PubNub incident

Potential for some missed messages for subscribers in IAD

Major Resolved View vendor source →

PubNub experienced a major incident on October 17, 2025 affecting Publish/Subscribe Service and North America Points of Presence, lasting 1h 23m. The incident has been resolved; the full update timeline is below.

Started
Oct 17, 2025, 06:42 AM UTC
Resolved
Oct 17, 2025, 08:06 AM UTC
Duration
1h 23m
Detected by Pingoru
Oct 17, 2025, 06:42 AM UTC

Affected components

Publish/Subscribe ServiceNorth America Points of Presence

Update timeline

  1. investigating Oct 17, 2025, 06:42 AM UTC

    We are currently investigating an incident that could lead to some missed messages by subscribers in the IAD region. All messages are being received and persisted, and can be retrieved from the Storage service. This incident started around 22:07 UTC (03:07 PDT) on 16th Oct 2025. We suspect a moderate impact. Please report any impact related to this incident to [email protected] with any details that you can provide.
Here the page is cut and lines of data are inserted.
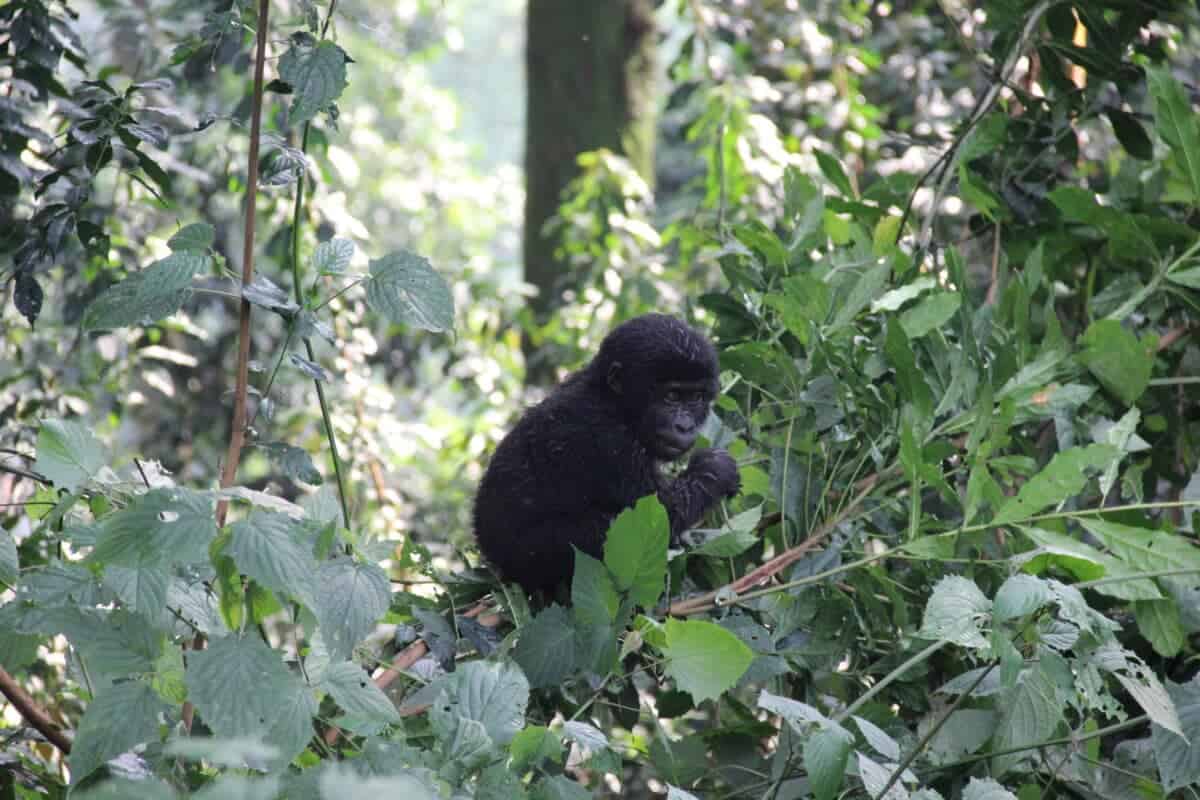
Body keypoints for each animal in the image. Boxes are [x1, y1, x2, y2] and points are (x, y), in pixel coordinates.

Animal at [470, 316, 734, 597]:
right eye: (671, 396)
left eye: (695, 397)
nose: (684, 426)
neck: (611, 399)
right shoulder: (607, 439)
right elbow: (661, 511)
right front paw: (717, 468)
  2. identified Oct 17, 2025, 06:48 AM UTC

    The issue has been identified and a fix is being implemented.

  3. monitoring Oct 17, 2025, 07:08 AM UTC

    A fix has been implemented and we are monitoring the results.
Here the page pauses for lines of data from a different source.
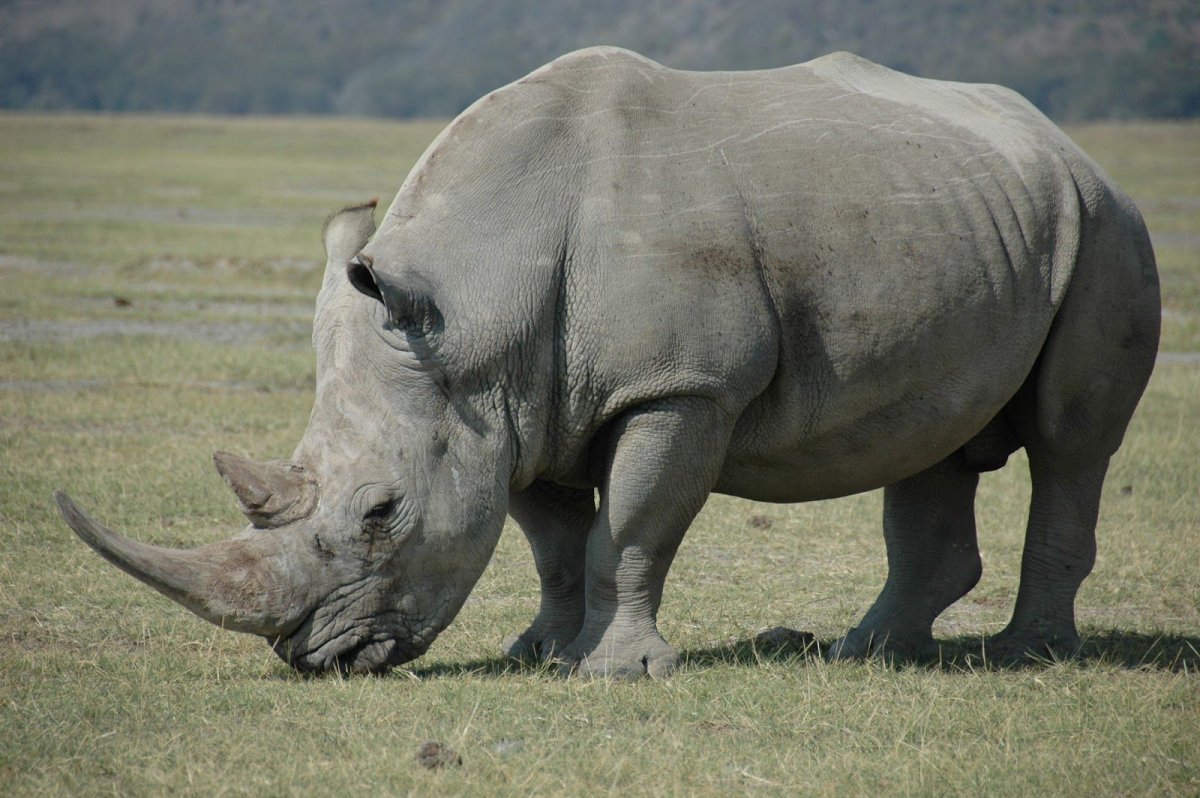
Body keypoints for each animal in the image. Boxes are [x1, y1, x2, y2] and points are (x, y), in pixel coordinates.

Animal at [56, 47, 1160, 678]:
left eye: (380, 513)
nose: (315, 659)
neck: (474, 298)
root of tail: (1064, 142)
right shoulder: (512, 404)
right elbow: (552, 540)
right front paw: (538, 653)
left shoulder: (678, 388)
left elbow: (629, 530)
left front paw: (615, 672)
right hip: (961, 216)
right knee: (931, 437)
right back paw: (870, 654)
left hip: (1108, 226)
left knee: (1072, 444)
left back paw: (1031, 656)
  4. resolved Oct 17, 2025, 08:06 AM UTC

    There have been no further issues for the past 45 minutes. We are resolving this issue, and we will follow up with a post-mortem soon.
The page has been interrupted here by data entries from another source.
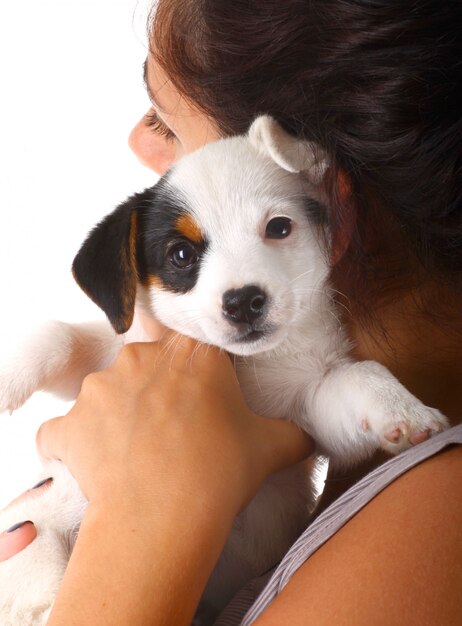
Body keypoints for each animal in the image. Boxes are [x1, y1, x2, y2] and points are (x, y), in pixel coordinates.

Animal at [0, 114, 450, 620]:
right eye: (181, 254)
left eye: (279, 227)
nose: (244, 302)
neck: (247, 365)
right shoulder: (116, 350)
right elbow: (60, 336)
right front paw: (7, 377)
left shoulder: (308, 412)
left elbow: (359, 375)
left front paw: (403, 410)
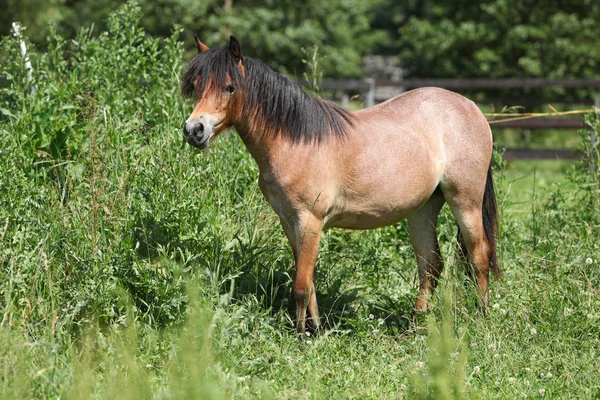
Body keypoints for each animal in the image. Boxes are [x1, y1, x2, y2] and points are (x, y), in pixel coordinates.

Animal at [180, 36, 500, 332]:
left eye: (229, 87)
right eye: (196, 85)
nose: (194, 130)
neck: (296, 143)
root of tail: (471, 107)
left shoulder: (310, 220)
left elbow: (300, 285)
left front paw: (301, 336)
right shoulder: (290, 221)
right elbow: (308, 280)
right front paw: (317, 330)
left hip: (465, 202)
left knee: (479, 257)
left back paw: (482, 319)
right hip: (423, 209)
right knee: (430, 266)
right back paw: (414, 326)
  5. postmortem Oct 22, 2025, 10:20 PM UTC

    ### **Problem Description, Impact, and Resolution** On October 17, 2025 at 04:51 UTC, some customers may have experienced elevated latency and error rates with the Pub/Sub service in the IAD region \(US-East\). Our engineering teams began immediate investigation and identified a spike in errors related to a recent update to the Pub/Sub service. We began formal incident response and initiated rollback of the service deployment shortly thereafter. The issue was fully resolved by 06:50 UTC, and rollback across all regions was completed by 08:00 UTC. The issue occurred because a misconfiguration in the release caused incorrect behavior in the channel cleanup logic. Additionally, our alerting configuration did not include coverage for the synthetic test failures that would have surfaced this issue sooner, delaying detection. ### **Mitigation Steps and Recommended Future Preventative Measures** To prevent a similar issue from occurring in the future, our engineering teams have written a simpler and more reliable replacement for the faulty logic. That code is currently undergoing rigorous testing before being reintroduced in a future release. We are also addressing the lack of proper alerting that contributed to a delayed response. Synthetic tests have been reviewed, and appropriate alerting will be implemented to ensure similar regressions are detected earlier. In parallel, we are updating our development and testing processes to catch such issues before code reaches production. Lastly, we are conducting a refresher training on our incident response process to ensure faster execution and coordination in the future.